### Data items
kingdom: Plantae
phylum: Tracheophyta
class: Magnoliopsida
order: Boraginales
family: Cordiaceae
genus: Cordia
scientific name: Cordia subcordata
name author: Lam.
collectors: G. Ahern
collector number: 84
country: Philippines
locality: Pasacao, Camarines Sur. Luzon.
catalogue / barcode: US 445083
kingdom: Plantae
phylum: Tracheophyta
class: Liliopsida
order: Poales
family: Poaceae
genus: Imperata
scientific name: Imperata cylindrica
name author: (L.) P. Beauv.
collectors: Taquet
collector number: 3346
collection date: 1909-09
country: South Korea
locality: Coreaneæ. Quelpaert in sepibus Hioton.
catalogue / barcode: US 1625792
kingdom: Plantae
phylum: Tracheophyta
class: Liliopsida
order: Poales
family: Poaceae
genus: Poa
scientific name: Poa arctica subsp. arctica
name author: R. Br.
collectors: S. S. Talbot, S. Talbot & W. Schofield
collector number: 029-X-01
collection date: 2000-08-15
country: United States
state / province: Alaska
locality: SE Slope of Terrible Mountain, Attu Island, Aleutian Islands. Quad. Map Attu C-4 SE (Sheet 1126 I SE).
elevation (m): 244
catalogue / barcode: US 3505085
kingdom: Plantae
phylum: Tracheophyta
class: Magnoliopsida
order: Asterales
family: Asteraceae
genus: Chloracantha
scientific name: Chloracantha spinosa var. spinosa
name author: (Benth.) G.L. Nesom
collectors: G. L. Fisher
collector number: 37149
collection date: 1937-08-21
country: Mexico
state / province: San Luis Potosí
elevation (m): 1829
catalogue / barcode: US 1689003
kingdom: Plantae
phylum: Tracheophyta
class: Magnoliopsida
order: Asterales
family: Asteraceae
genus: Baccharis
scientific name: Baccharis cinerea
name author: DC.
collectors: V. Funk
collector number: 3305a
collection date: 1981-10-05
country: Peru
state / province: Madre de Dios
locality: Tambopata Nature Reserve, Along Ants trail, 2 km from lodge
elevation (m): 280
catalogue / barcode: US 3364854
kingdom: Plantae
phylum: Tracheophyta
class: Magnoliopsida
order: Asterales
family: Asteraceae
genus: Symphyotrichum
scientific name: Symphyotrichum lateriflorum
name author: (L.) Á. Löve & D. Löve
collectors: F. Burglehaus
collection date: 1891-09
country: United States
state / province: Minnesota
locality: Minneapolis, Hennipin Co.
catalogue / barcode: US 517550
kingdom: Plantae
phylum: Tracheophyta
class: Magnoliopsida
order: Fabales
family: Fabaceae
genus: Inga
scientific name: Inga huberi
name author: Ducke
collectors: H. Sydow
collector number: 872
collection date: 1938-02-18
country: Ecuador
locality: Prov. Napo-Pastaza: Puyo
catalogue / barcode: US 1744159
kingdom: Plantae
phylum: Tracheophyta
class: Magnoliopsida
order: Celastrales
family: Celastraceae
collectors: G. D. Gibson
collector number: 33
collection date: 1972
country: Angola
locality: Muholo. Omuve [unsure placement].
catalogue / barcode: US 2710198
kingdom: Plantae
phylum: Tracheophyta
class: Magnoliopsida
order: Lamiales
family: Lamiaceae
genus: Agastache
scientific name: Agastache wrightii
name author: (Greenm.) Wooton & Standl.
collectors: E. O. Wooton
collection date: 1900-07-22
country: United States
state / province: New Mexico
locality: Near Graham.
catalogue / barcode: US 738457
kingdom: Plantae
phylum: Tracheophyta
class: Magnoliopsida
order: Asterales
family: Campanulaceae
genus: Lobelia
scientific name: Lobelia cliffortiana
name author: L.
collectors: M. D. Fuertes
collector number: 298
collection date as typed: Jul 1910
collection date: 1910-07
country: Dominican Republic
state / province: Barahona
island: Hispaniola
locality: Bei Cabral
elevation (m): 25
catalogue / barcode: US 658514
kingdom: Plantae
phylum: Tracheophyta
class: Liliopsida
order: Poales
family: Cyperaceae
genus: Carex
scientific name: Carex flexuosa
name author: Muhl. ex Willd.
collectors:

### Written exercise
Can you copy the data word for word, starting with the line that contains "name author: L." and continuing through the last line of the data, including both of those lines?

### Output for this exercise
name author: L.
collectors: M. D. Fuertes
collector number: 298
collection date as typed: Jul 1910
collection date: 1910-07
country: Dominican Republic
state / province: Barahona
island: Hispaniola
locality: Bei Cabral
elevation (m): 25
catalogue / barcode: US 658514
kingdom: Plantae
phylum: Tracheophyta
class: Liliopsida
order: Poales
family: Cyperaceae
genus: Carex
scientific name: Carex flexuosa
name author: Muhl. ex Willd.
collectors:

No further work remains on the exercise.